=== EXCERPT PROVIDED ===
FIG. 1 is a flowchart for explaining a method for preparing an anode active material according to the first embodiment of the present invention, FIG. 2 is a view for explaining a step of preparing a base source of a transition metal oxide precursor in the method for preparing an anode active material according to the first embodiment of the present invention, FIGS. 3 to 4 are views for explaining a step of preparing a transition metal oxide precursor in the method for preparing an anode-active material according to the first embodiment of the present invention, FIG. 5 is a view for explaining a step of preparing an anode-active material according to the first embodiment of the present invention, and FIG. 6 is a view for explaining an anode active material according to the first embodiment of the present invention.

Referring to FIG. 1, a first transition metal oxide source 104 and a second transition metal oxide source 106 may be prepared (S110).

For example, the first transition metal oxide source 104 may be titanium butoxide, for example, the second transition metal oxide source 106 may be niobium ethoxide. Accordingly, as described below, transition metal atoms Ti and Nb and oxygen atom O may be derived from the first transition metal oxide source 104 and the second transition metal oxide source 106, and thus an anode active material 200 having a chemical composition of TiNbO4 may be prepared.

According to one embodiment, the first transition metal oxide source 104 and the second transition metal oxide source 106 may be provided in a syringe.

Referring to FIGS. 1 and 2, the first transition metal oxide source 104 and the second transition metal oxide source 106 may be provided for a secondary alcohol 102 to prepare a base source 100 (S120).

According to one embodiment, the base source 100 may be prepared by dropping the first transition metal oxide source 104 and the second transition metal oxide source 106 through a syringe and mixing while stirring the secondary alcohol 102.

The base source 100 may include the transition metal atoms Ti and Nb and the oxygen atom O by the first transition metal oxide source 104 and the second transition metal oxide source 106.

The secondary alcohol 102 may not only control particles in the anode active material 200 to be described below to have a nano size, but also uniformly provide carbon atoms on the surface and inside of the particles in the anode active material 200. For example, the secondary alcohol 102 may be any one of ethylene glycol, diethylene glycol, or triethylene glycol.

Referring to FIGS. 1 to 4, a hydrolysis catalyst 108 may be provided to the base source 100 and a sol-gel reaction may be induced to prepare a transition metal oxide aggregate 110, and the transition metal oxide aggregate 110 may be centrifuged, washed, and dried to prepare a transition metal oxide precursor 120 (S140).

According to one embodiment, the hydrolysis catalyst 108 may be provided for the base source 100 and stirred for one hour to prepare the transition metal oxide aggregate 110. For example, the hydrolysis catalyst 108 may be any one of tetrahydrofuran (THF) or acetone including distilled water.

More specifically, a sol-gel reaction may be induced by the distilled water included in the acetone provided for the base source 100, and thus the transition metal oxide aggregate 110 in a gel state may be prepared. The transition metal oxide aggregate 110 may be glycolate including the transition metal atoms Ti and Nb and the oxygen atom O by the base source 110.

In addition, when the acetone including the distilled water is provided for the base source 100 and stirred for one hour, the weight ratio of the distilled water may be 1 wt %.

=== ENTRIES PROVIDED ===
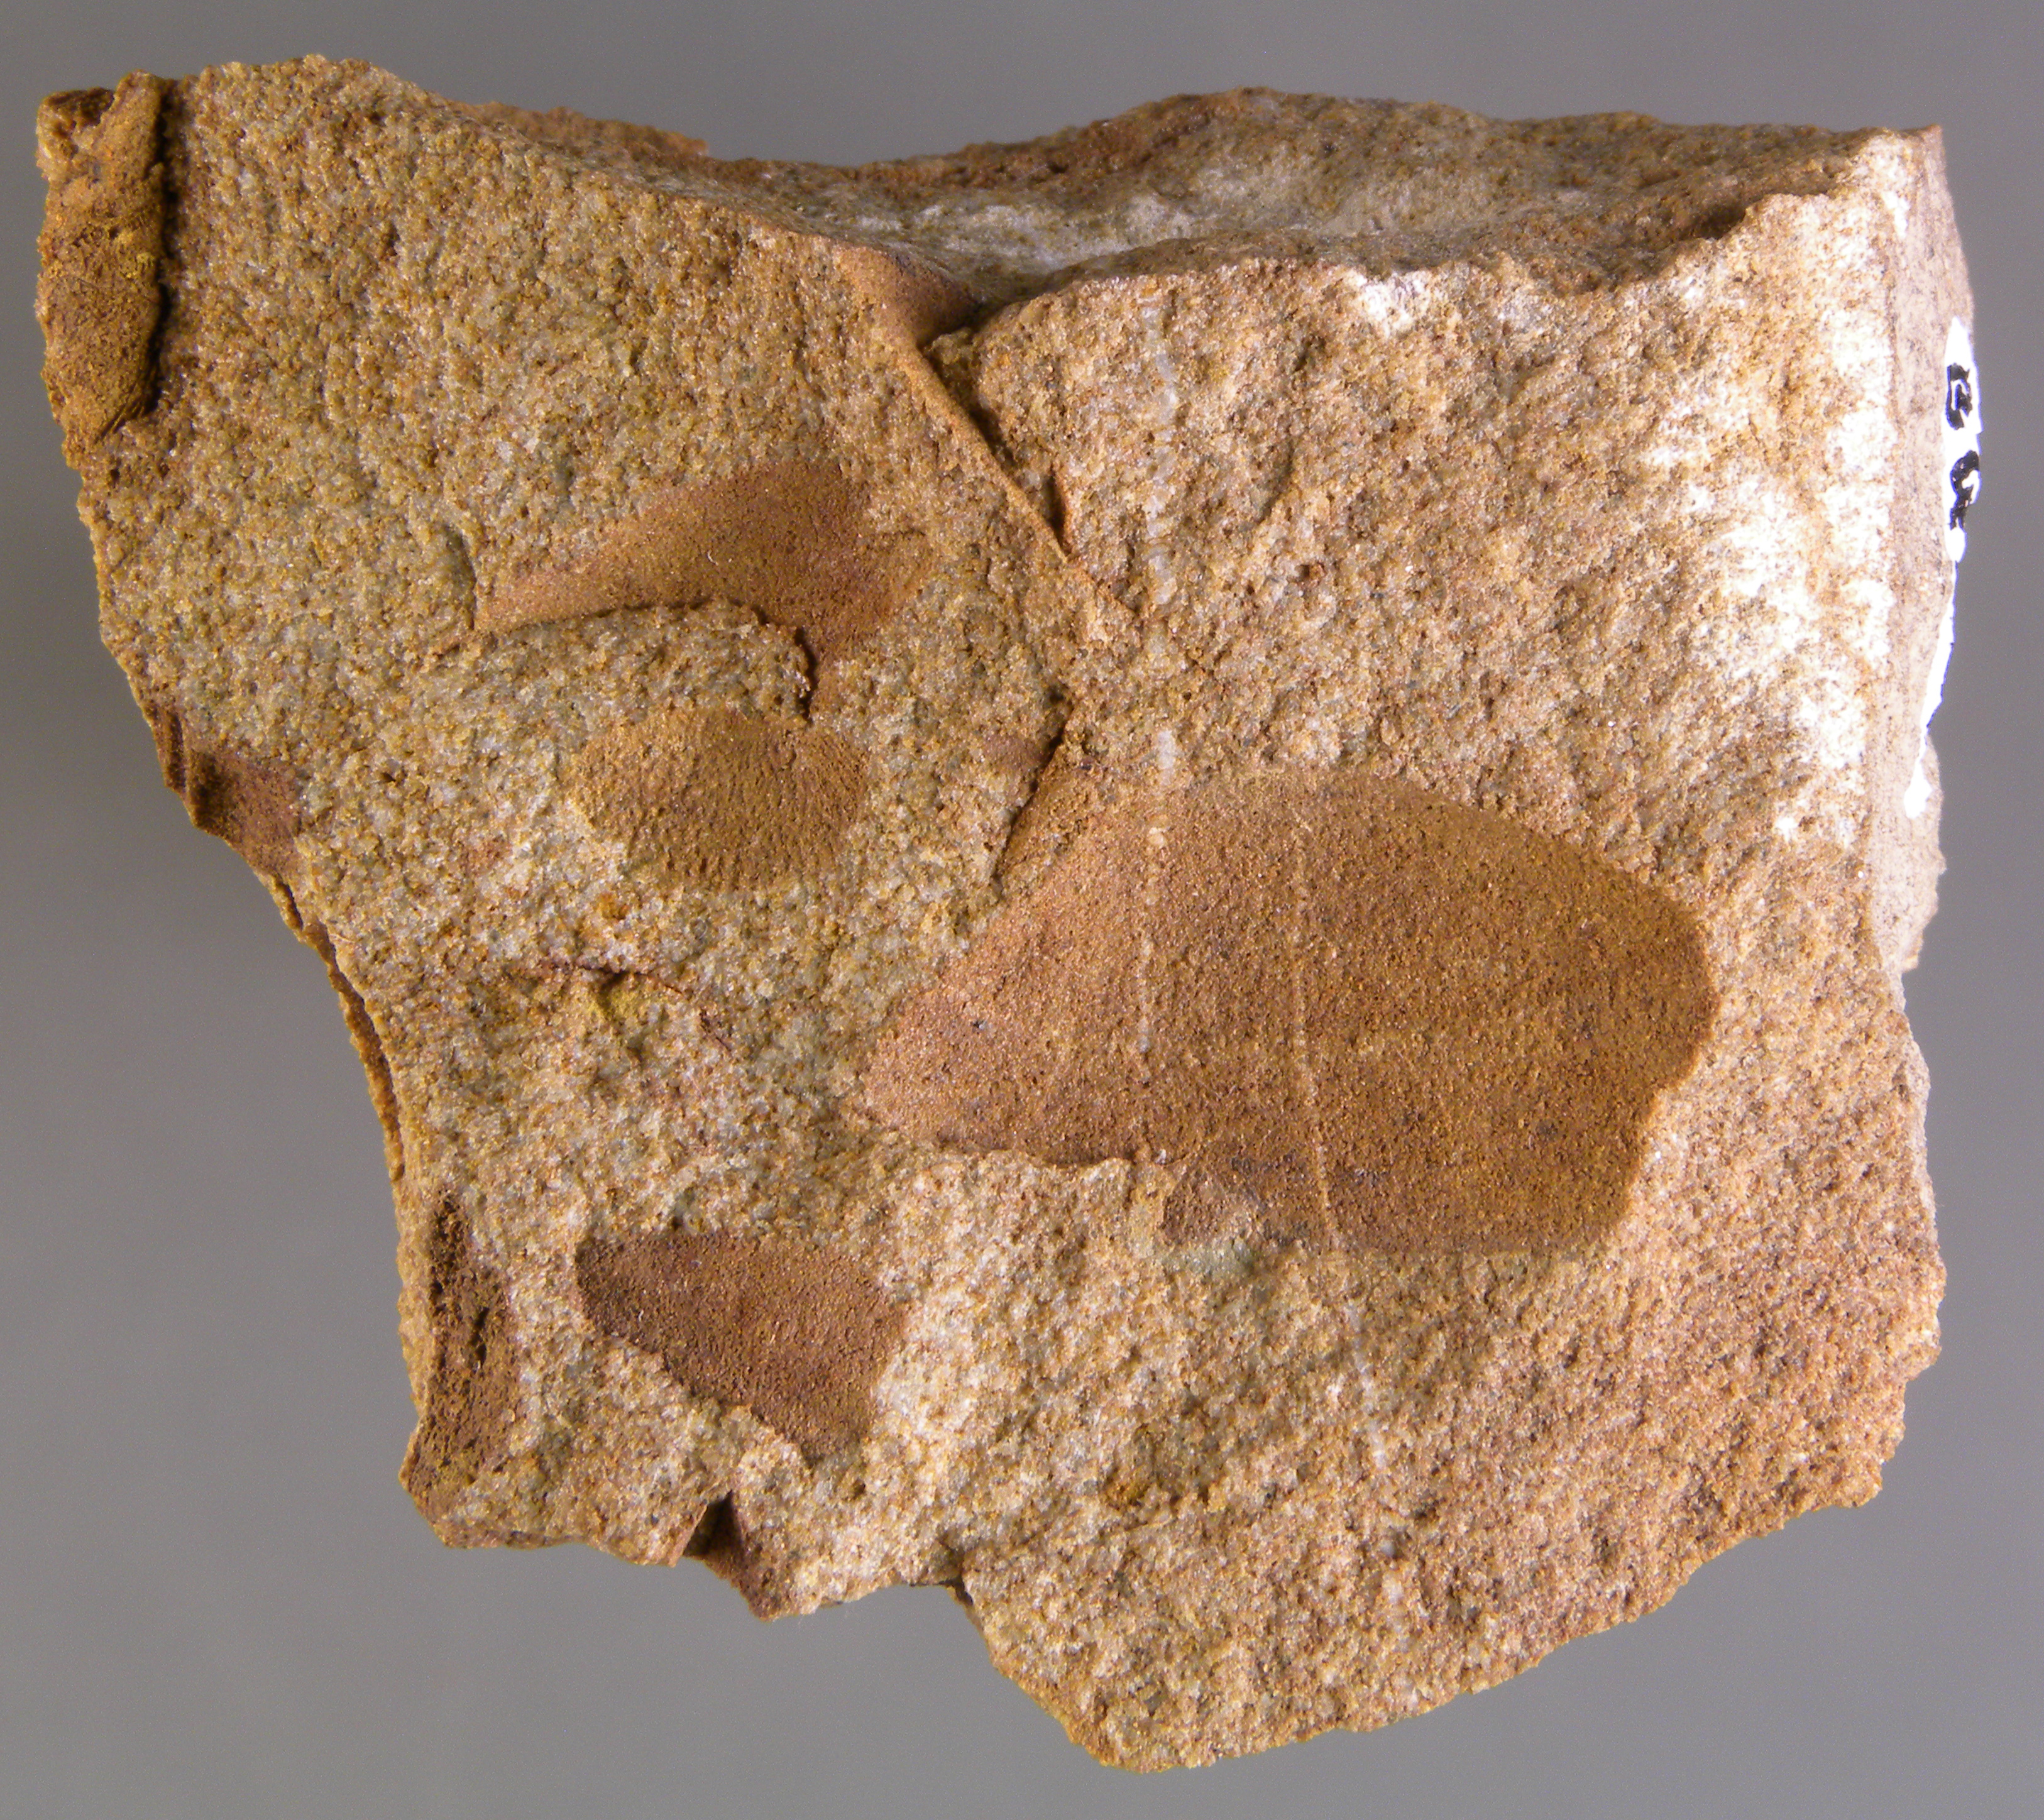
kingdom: Animalia
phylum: Mollusca
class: Bivalvia
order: Nuculanida
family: Nuculanidae
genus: Phestia
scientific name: Phestia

=== PROMPT A ===
In the excerpt on preparing an anode active material, what chemical composition does the prepared anode active material 200 have?
=== PROMPT B ===
From the excerpt on preparing an anode active material, quote the passage starting at "The base source 100 may include" and ending at "or triethylene glycol.".
=== PROMPT C ===
Write what comes next in the excerpt on preparing an anode active material, picking up after its final sentence.

=== WRITTEN REPLY A ===
TiNbO4

=== WRITTEN REPLY B ===
The base source 100 may include the transition metal atoms Ti and Nb and the oxygen atom O by the first transition metal oxide source 104 and the second transition metal oxide source 106.

The secondary alcohol 102 may not only control particles in the anode active material 200 to be described below to have a nano size, but also uniformly provide carbon atoms on the surface and inside of the particles in the anode active material 200. For example, the secondary alcohol 102 may be any one of ethylene glycol, diethylene glycol, or triethylene glycol.

=== WRITTEN REPLY C ===
In contrast, when the weight ratio of the distilled water included in the acetone exceeds 1 wt %, a particle size of the anode active material 200 to be described later may increase to a nano size or more. In addition, when the weight ratio of the distilled water included in the acetone is less than 1 wt %, the surface roughness of particles of the anode active material 200 to be described later may increase.

However, the weight ratio of the distilled water included in the acetone may be controlled to be 1 wt % in the method for preparing the anode active material 200 according to the first embodiment of the present invention. Accordingly, the particles in the anode active material 200 to be described below may maintain a nano size and have a low surface roughness.

According to one embodiment, the transition metal oxide aggregate 110 may be subjected to a centrifuge to separate a solid phase from the transition metal oxide aggregate 110, and the solid phase may be washed three times or more with an organic solvent and dried in a box oven to prepare the transition metal oxide precursor 120. For example, the organic solvent may be ethanol. For example, the drying temperature of the box oven may be 60° C.

The transition metal oxide precursor 120 may be glycolate including the transition metal atoms Ti and Nb and the oxygen atom O and may have an amorphous crystal structure.

Referring to FIGS. 1 and 5, the transition metal oxide precursor 120 may be subjected to heat treatment to prepare the anode active material 200 including the transition metal oxide (S140).

According to one embodiment, the anode active material 200 having a crystalline crystal structure may be prepared by providing the transition metal oxide precursor 120 having an amorphous crystal structure to a tube furnace, increasing a heat treatment temperature to a temperature of more than 550° C. in a nitrogen environment, and subjecting the transition metal oxide precursor 120 to heat treatment. For example, a heating rate may be 10° C./min. For example, a heat treatment time may be two hours. In this case, the anode active material 200 being generated may have a chemical composition of TiNbO4 by glycolate including the oxygen atom O and the transition metal atoms Ti and Nb of the transition metal oxide precursor 120.

In contrast, when the transition metal oxide precursor 120 is warmed to a temperature of 550° C. or less in a nitrogen environment and the transition metal oxide precursor 120 is subjected to heat treatment, a chemical composition of the anode active material 200 being generated may be different from TiNbO4.

However, in the method for preparing the anode active material 200 according to the first embodiment of the present invention, the transition metal oxide precursor 120 may be warmed and subjected to heat treatment at a temperature of more than 550° C. in a nitrogen environment. Accordingly, the anode active material 200 being generated may have a chemical composition of TiNbO4.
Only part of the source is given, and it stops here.